Grati (Kabarpas.com) – Untuk meminimalisir terjadinya banjir di Pasuruan wilayah timur. Pemerintah Kabupaten (Pemkab) Pasuruan, pada Selasa (24/01/2017) siang melakukan normalisasi Sungai Betotot yang berada di Grati, kabupaten setempat. Sungai ini ditengarai sebagai salah satu penyebab terjadinya banjir yang ada di Pasuruan wilayah timur.
Pantauan Kabarpas.com di lokasi, dengan menggunakan sebuah alat berat. Petugas dari Dinas Pengairan Kabupaten Pasuruan melakukan normalisasi atau pengerukan lumpur yang berada di dalam sungai tersebut.

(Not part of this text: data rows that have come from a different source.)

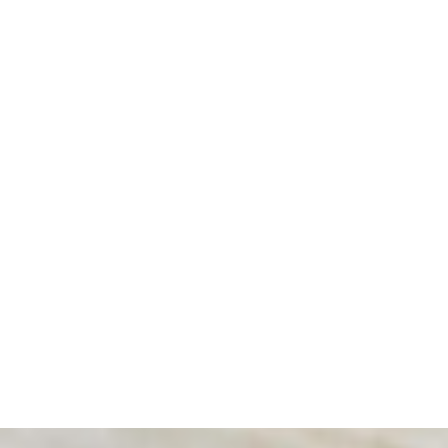
חלוקת רכוש בגירושין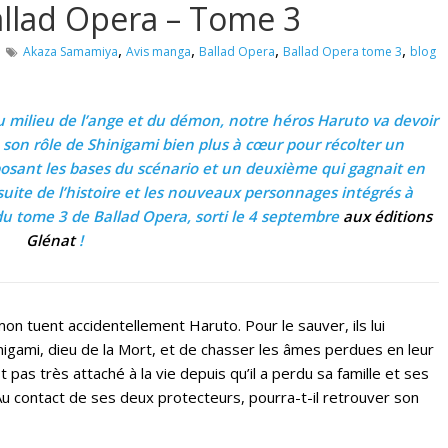
allad Opera – Tome 3
,
,
,
,
Akaza Samamiya
Avis manga
Ballad Opera
Ballad Opera tome 3
blog
 Au milieu de l’ange et du démon, notre héros Haruto va devoir
 son rôle de Shinigami bien plus à cœur pour récolter un
ant les bases du scénario et un deuxième qui gagnait en
uite de l’histoire et les nouveaux personnages intégrés à
 du tome 3 de Ballad Opera, sorti le 4 septembre
aux éditions
Glénat
!
on tuent accidentellement Haruto. Pour le sauver, ils lui
igami, dieu de la Mort, et de chasser les âmes perdues en leur
pas très attaché à la vie depuis qu’il a perdu sa famille et ses
Au contact de ses deux protecteurs, pourra-t-il retrouver son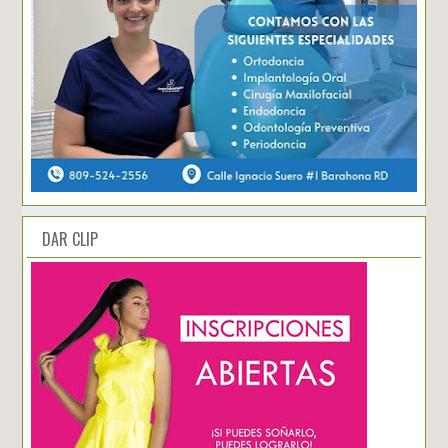
DAR CLIP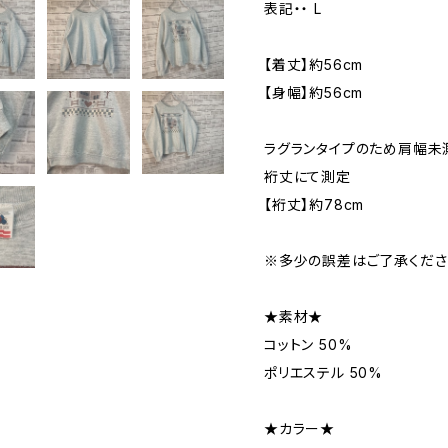
表記・・ L
【着丈】約56cm
【身幅】約56cm
ラグランタイプのため肩幅未
裄丈にて測定
【裄丈】約78cm
※多少の誤差はご了承くださ
★素材★
コットン 50%
ポリエステル 50%
★カラー★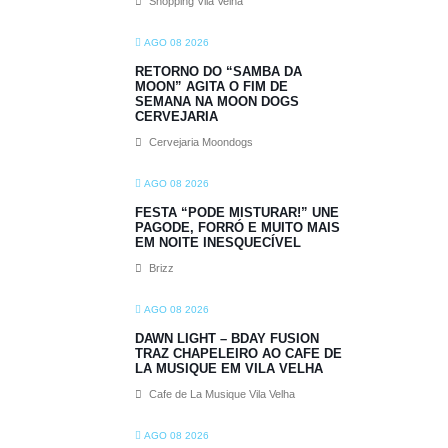
Shopping Vila Velha
AGO 08 2026
RETORNO DO “SAMBA DA
MOON” AGITA O FIM DE
SEMANA NA MOON DOGS
CERVEJARIA
Cervejaria Moondogs
AGO 08 2026
FESTA “PODE MISTURAR!” UNE
PAGODE, FORRÓ E MUITO MAIS
EM NOITE INESQUECÍVEL
Brizz
AGO 08 2026
DAWN LIGHT – BDAY FUSION
TRAZ CHAPELEIRO AO CAFE DE
LA MUSIQUE EM VILA VELHA
Cafe de La Musique Vila Velha
AGO 08 2026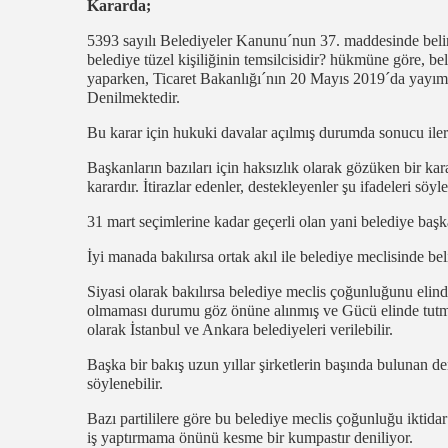
Kararda;
5393 sayılı Belediyeler Kanunu´nun 37. maddesinde belirt
belediye tüzel kişiliğinin temsilcisidir? hükmüne göre, bel
yaparken, Ticaret Bakanlığı´nın 20 Mayıs 2019´da yayımlad
Denilmektedir.
Bu karar için hukuki davalar açılmış durumda sonucu ile
Başkanların bazıları için haksızlık olarak gözüken bir kara
karardır. İtirazlar edenler, destekleyenler şu ifadeleri söyl
31 mart seçimlerine kadar geçerli olan yani belediye başka
İyi manada bakılırsa ortak akıl ile belediye meclisinde be
Siyasi olarak bakılırsa belediye meclis çoğunluğunu elind
olmaması durumu göz önüne alınmış ve Gücü elinde tutm
olarak İstanbul ve Ankara belediyeleri verilebilir.
Başka bir bakış uzun yıllar şirketlerin başında bulunan d
söylenebilir.
Bazı partililere göre bu belediye meclis çoğunluğu iktid
iş yaptırmama önünü kesme bir kumpastır deniliyor.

Dalam kesempatan itu, Bupati Pasuruan, Irsyad Yusuf yang hadir dengan menggenakan kaos pendek berwarna orange dengan rompi dan kacamata hitam, memantau langsung normalisasi sungai yang ditengarai sebagai salah satu penyebab banjir di Pasuruan wilayah timur.
“Meski sungai ini adalah kewenangan pihak Pemprov Jawa Timur. Namun, karena berada di wilayah Kabupaten Pasuruan. Sehingga sebagai bentuk tanggung jawab, kami melakukan normalisasi sungai ini untuk meminimalisir terjadinya banjir,” kata Bupati Pasuruan, Irsyad Yusuf saat ditemui di lokasi.
Pria yang memiliki hobi fotografi ini mengatakan, normalisasi sungai selebar 7-8 meter tersebut akan dilakukan sepanjang 500 meter. Selain pengerukan endapan lumpur, juga dilakukan perbaikan sejumlah plengsengan yang jebol akibat banjir di wilayah tersebut beberapa waktu lalu.
“Karena ini sifatnya adalah kedaruratan, maka pengerukan yang kami lakukan ini ialah sesuai kemampuan kita yaitu sedalam dua meter,” pungkasnya. (ajo/gus).